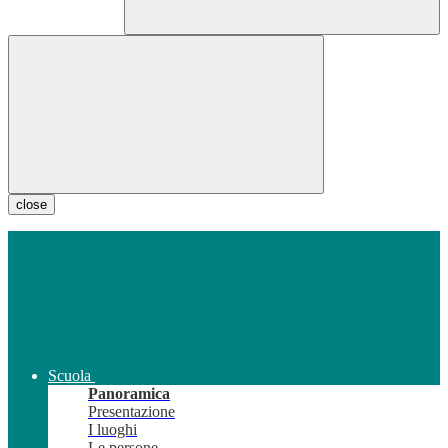
close
Scuola
Panoramica
Presentazione
I luoghi
Le persone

◆ **Assignment**: Please print every line of text from the material above, unchanged and in the same order, without the pictures.

◆ **Result below**:
close
Scuola
Panoramica
Presentazione
I luoghi
Le persone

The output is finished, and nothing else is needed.